Ölümünden sonra bulunan bir mektubunda, intihar etmeyi düşündüğünü ancak “kompoze etmek istediğim tüm eserleri” yaratmadan dünyayı terk edemeyeceğini kabul etti. (Aynı mektupta, işitme kaybının ölümünden sonra açıklanıp yayılmasını istemişti.) Beethoven’ın en çok takdir edilen eserlerinden bazıları, işitme kaybının tamamına ya da büyük ölçüde kaybına uğradığı dönemde ortaya çıktı, örneğin Dokuzuncu Senfonisi.
Ölümü ve Otopsisi
Beethoven’ın sonunun başlangıcı, 1826 yılının Aralık ayında, Viyana’ya atla dönerken hastalanmasıyla başladı. Sonraki dönemde, yüksek ateş, öksürük, nefes darlığı ve yanındaki keskin ağrılar nedeniyle büyük ölçüde yataklara mahkum oldu. Aynı zamanda kan kusmaya da başladı. Karnı o kadar şişti ki, doktorları büyük miktarda sıvı boşaltmak zorunda kaldılar. Ayrıca sarılık ve şişmiş ayaklar gelişti, bunlar karaciğer yetmezliğinin olası belirtileriydi.
Beethoven, 56 yaşında 26 Mart 1827’de öldü.
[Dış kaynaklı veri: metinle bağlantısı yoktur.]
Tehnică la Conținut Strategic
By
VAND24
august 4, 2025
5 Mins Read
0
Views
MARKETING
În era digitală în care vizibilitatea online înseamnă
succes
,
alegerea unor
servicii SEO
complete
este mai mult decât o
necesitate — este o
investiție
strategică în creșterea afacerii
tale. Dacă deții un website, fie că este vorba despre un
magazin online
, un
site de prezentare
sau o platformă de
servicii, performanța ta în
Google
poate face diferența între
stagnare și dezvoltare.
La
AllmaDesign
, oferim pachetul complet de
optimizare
Meredith’in ifadeleriyle, ardından yapılan “dehşet verici” bir otopsi gerçekleştirildi. Bu otopsi sırasında “başının üst kısmı oldukça sert bir şekilde kesildi” ve işitme kaybını incelemek amacıyla kulak kemikleri de alındı.
Otopsi raporunun yanı sıra, Beethoven’ın sağlığı hakkında çok şey, mektuplarından, günlüklerinden ve doktorlarının notlarından biliniyor. Ayrıca, cesedi 1863’te yeni bir tabuta konmak üzere açıldıktan sonra, 1888’de de başka bir mezara taşınmadan önce iskelet incelemeleri yapılmıştı. Saç ve kemiklerinden yapılan toksikolojik analizler de yapılmış olsa da, bu örnekler her zaman doğru şekilde doğrulanmamıştır.